■ TEXT UNDER STUDY ■
Description
In the fall of 1869 Fyodor Mikhailovich Dostoevsky, lately a resident of Germany, is summoned back to St. Petersburg by the sudden death of his stepson, Pavel. Half crazed with grief, stricken by epileptic seizures, and erotically obsessed with his stepson's landlady, Dostoevsky is nevertheless intent on unraveling the enigma of Pavel's life. Was the boy a suicide or a murder victim? Did he love his stepfather or despise him? Was he a disciple of the revolutionary Nechaev, who even now is somewhere in St. Petersburg pursuing a dream of apocalyptic violence? As he follows his stepson's ghost-and becomes enmeshed in the same demonic conspiracies that claimed the boy-Dostoevsky emerges as a figure of unfathomable contradictions: naive and calculating, compassionate and cruel, pious and unspeakably perverse.
About the Author
Born in Cape Town, South Africa, on February 9, 1940, John Michael Coetzee studied first at Cape Town and later at the University of Texas at Austin, where he earned a Ph.D. degree in literature. In 1972 he returned to South Africa and joined the faculty of the University of Cape Town. His works of fiction include Dusklands, Waiting for the Barbarians, which won South Africa's highest literary honor, the Central News Agency Literary Award, and the Life and Times of Michael K., for which Coetzee was awarded his first Booker Prize in 1983. He has also published a memoir, Boyhood: Scenes From a Provincial Life, and several essays collections. He has won many other literary prizes including the Lannan Award for Fiction, the Jerusalem Prize and The Irish Times International Fiction Prize. In 1999 he again won Britain's prestigious Booker Prize for Disgrace, becoming the first author to win the award twice in its 31-year history. In 2003, Coetzee was awarded the Nobel Prize in Literature.

■ TASK ■
Quote the book description above word for word, from "Description" to "and unspeakably perverse.".

■ LISTED RECORDS ■
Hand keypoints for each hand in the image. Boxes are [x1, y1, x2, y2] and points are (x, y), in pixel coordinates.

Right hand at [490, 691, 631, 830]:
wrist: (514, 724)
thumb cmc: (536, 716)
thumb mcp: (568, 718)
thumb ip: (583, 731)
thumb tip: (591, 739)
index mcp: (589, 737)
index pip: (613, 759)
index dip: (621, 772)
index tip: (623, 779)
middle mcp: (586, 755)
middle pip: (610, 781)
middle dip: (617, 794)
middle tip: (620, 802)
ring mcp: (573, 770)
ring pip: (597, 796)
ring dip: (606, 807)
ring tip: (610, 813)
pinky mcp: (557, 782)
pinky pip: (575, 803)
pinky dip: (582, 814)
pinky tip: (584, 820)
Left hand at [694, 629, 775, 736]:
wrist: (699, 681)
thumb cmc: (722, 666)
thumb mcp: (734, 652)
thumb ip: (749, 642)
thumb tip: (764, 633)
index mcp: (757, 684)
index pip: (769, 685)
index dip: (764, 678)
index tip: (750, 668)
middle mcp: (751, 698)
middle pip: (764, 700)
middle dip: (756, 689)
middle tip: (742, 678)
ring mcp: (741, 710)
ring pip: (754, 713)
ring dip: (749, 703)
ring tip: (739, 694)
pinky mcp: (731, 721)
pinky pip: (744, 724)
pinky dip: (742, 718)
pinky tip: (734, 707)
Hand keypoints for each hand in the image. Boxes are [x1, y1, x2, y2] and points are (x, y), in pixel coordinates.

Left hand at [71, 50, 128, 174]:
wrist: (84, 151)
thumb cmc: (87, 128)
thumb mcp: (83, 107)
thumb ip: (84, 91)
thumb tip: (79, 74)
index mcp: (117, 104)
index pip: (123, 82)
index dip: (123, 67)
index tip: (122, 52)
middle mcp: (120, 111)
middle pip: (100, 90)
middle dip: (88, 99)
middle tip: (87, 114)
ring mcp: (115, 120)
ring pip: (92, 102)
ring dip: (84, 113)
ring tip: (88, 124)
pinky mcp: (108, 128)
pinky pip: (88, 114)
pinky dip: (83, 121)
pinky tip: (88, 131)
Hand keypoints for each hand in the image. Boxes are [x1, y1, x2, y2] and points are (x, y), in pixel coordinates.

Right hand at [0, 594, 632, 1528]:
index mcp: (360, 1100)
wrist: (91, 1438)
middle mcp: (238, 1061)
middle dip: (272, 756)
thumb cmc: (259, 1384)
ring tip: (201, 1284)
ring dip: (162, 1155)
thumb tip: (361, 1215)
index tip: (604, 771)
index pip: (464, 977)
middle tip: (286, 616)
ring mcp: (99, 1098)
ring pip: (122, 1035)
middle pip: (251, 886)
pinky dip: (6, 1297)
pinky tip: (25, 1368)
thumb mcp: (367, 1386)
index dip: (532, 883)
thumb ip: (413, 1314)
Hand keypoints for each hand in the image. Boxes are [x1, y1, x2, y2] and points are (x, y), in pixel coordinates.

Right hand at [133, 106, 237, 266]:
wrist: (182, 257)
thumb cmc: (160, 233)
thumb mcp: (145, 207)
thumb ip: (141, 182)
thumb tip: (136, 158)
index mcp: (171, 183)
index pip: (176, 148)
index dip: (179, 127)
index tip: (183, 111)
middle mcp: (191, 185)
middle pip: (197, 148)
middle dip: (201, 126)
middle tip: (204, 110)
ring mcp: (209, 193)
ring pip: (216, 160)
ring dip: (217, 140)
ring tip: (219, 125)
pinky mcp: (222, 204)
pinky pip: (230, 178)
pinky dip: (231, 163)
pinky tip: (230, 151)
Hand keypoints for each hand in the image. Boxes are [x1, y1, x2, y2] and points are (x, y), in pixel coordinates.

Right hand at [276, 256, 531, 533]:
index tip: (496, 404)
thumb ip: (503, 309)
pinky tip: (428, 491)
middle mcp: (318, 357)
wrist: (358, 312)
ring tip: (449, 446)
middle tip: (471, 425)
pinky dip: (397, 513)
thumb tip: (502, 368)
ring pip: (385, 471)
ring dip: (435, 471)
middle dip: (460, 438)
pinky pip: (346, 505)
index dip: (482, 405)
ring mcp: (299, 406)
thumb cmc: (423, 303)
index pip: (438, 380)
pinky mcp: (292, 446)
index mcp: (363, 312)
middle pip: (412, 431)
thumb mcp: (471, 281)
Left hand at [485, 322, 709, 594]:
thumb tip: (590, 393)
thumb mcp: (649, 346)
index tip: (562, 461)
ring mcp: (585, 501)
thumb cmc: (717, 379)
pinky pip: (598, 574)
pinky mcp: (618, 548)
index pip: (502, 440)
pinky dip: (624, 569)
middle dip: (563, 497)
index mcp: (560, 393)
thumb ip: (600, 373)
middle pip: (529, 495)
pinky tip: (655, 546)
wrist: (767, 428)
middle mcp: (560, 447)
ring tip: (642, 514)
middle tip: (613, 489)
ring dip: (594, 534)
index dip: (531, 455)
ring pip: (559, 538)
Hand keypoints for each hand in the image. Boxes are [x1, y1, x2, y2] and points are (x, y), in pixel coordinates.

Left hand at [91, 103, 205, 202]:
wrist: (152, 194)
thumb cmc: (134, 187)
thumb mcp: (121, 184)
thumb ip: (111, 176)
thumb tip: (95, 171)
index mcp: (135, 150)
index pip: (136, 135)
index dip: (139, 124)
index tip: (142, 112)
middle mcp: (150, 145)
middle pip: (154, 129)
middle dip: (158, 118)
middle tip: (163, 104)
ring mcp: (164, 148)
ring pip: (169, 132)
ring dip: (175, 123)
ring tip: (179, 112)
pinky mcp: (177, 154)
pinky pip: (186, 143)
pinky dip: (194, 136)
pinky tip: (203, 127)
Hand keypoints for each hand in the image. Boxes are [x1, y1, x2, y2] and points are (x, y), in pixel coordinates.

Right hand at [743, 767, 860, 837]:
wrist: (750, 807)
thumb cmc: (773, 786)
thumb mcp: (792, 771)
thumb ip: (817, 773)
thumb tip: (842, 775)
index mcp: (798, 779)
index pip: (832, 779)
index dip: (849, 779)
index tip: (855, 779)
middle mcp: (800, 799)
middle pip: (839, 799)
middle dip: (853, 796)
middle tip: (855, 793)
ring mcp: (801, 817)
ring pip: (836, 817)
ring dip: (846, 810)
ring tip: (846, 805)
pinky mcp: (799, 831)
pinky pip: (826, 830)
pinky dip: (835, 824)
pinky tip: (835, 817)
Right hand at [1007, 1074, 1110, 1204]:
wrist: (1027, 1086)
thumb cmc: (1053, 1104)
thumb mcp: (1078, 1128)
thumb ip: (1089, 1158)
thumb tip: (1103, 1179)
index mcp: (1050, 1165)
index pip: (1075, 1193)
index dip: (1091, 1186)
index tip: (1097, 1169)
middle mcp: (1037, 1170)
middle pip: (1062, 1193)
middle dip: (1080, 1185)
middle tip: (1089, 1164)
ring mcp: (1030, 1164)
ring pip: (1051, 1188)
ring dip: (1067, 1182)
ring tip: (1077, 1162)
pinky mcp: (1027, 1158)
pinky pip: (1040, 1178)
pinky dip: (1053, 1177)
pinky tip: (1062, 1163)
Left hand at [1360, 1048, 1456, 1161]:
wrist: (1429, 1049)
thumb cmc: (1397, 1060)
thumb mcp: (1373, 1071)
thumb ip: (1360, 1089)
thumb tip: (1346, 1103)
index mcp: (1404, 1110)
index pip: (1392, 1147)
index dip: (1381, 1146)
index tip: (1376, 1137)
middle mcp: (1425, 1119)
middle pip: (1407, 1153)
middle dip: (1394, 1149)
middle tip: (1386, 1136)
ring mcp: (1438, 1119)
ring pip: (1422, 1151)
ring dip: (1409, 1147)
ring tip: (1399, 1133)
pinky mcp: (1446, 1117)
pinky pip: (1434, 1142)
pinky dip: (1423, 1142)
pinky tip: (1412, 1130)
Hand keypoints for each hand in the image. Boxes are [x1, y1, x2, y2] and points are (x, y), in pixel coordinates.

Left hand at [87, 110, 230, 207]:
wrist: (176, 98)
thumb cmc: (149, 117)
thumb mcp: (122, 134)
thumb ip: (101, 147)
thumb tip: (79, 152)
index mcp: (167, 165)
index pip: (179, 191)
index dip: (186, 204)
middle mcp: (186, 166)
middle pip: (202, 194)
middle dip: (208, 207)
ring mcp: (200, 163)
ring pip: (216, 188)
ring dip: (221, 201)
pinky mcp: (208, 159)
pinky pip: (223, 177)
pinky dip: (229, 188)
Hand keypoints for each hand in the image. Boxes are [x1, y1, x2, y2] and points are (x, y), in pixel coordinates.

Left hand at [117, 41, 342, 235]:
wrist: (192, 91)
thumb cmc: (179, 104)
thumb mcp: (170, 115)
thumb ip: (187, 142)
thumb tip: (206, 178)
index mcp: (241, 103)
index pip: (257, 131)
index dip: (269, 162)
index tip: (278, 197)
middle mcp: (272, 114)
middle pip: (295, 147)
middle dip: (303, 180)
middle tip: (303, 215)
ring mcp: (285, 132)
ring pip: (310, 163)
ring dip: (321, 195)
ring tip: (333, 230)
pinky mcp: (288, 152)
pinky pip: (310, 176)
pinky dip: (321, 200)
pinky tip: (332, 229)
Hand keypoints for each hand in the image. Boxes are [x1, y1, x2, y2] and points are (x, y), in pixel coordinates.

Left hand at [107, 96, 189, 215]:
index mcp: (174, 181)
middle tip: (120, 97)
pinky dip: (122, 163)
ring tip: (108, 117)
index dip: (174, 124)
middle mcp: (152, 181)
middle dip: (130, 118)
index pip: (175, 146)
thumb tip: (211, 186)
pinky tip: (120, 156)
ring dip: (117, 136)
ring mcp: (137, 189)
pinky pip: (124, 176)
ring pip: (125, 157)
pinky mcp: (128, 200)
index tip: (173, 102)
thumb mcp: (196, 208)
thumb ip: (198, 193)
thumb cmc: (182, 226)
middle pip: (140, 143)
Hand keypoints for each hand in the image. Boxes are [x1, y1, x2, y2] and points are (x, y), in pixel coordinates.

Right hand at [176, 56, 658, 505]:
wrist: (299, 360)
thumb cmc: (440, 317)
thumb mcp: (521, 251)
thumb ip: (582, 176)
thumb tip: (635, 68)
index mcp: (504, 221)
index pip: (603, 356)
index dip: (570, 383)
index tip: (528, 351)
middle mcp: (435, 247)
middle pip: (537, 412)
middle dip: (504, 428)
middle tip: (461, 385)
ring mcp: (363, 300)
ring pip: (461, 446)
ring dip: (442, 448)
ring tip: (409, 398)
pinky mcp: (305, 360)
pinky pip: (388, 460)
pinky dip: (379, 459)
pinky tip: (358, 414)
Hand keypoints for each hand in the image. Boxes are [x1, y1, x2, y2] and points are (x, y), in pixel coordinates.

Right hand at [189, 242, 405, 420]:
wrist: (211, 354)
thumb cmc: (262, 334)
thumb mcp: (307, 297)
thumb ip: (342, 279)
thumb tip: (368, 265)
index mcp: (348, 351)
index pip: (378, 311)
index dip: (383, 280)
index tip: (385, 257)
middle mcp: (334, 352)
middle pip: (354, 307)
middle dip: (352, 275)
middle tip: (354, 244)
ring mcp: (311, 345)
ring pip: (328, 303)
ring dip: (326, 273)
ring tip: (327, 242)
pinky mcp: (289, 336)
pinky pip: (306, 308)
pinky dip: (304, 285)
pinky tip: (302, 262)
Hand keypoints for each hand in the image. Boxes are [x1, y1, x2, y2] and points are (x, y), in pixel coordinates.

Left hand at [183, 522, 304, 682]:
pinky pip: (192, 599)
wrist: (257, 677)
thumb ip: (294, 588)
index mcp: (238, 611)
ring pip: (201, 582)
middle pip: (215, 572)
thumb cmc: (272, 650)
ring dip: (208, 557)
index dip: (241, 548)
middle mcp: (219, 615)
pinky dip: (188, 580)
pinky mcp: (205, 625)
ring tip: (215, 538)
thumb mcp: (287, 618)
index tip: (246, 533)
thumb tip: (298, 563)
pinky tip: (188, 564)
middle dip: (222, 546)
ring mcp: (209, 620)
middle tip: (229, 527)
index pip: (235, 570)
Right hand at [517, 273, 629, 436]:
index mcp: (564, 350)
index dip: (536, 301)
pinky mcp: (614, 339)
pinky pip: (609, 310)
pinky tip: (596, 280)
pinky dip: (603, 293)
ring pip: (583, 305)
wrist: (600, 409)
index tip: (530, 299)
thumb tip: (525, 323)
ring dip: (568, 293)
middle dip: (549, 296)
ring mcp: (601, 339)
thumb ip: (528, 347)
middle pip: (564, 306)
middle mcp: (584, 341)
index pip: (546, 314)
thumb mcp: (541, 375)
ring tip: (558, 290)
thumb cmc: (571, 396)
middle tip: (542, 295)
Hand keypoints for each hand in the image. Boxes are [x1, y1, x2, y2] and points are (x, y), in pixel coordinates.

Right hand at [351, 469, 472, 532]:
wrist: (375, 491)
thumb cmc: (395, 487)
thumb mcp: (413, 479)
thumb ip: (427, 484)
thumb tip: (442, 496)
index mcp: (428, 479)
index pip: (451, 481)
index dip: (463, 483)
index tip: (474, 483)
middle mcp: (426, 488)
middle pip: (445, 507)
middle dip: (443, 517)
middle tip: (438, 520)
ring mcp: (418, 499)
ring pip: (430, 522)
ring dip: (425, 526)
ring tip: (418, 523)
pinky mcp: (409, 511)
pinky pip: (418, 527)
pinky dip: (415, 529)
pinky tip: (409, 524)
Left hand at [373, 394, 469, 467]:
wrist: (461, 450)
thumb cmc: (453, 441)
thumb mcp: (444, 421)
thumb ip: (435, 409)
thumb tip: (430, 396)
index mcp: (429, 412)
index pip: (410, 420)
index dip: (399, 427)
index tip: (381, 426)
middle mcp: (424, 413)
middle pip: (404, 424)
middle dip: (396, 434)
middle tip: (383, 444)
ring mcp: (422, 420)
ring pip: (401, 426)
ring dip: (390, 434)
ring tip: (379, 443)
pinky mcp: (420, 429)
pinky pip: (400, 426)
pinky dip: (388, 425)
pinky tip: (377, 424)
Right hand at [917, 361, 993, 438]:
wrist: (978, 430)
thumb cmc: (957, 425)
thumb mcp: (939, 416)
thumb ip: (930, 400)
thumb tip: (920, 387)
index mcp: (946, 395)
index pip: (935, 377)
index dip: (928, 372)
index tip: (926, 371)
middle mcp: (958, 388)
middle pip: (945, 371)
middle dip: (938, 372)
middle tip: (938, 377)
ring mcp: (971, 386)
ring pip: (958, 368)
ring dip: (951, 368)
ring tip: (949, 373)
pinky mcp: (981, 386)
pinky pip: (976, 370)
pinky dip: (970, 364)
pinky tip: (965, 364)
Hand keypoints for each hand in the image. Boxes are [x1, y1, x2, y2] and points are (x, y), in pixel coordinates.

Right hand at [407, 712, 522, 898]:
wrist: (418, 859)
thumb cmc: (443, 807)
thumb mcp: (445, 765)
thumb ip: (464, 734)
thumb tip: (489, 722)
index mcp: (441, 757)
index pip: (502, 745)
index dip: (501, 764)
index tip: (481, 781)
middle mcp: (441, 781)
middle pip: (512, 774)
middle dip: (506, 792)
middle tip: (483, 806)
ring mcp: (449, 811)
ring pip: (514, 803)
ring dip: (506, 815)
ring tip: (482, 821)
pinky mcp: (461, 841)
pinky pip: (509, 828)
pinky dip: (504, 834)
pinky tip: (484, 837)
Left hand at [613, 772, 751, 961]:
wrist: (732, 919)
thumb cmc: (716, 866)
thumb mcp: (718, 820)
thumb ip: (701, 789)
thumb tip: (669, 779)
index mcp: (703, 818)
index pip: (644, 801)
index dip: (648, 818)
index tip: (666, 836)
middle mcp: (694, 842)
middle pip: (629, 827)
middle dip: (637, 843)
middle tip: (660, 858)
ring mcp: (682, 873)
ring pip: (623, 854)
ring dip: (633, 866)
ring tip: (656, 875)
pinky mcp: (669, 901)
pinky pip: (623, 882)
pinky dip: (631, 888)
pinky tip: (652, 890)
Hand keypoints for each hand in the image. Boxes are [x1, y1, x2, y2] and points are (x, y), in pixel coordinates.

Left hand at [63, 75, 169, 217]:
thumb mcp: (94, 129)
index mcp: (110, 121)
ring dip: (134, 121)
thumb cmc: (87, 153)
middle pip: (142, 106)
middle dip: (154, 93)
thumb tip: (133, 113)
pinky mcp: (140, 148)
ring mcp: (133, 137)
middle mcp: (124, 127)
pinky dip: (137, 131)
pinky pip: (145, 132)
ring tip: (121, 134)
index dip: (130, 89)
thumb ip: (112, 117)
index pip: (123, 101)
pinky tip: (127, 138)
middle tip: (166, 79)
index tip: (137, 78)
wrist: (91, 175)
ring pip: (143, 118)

■ RESPONSE FOR THIS EXERCISE ■
Description
In the fall of 1869 Fyodor Mikhailovich Dostoevsky, lately a resident of Germany, is summoned back to St. Petersburg by the sudden death of his stepson, Pavel. Half crazed with grief, stricken by epileptic seizures, and erotically obsessed with his stepson's landlady, Dostoevsky is nevertheless intent on unraveling the enigma of Pavel's life. Was the boy a suicide or a murder victim? Did he love his stepfather or despise him? Was he a disciple of the revolutionary Nechaev, who even now is somewhere in St. Petersburg pursuing a dream of apocalyptic violence? As he follows his stepson's ghost-and becomes enmeshed in the same demonic conspiracies that claimed the boy-Dostoevsky emerges as a figure of unfathomable contradictions: naive and calculating, compassionate and cruel, pious and unspeakably perverse.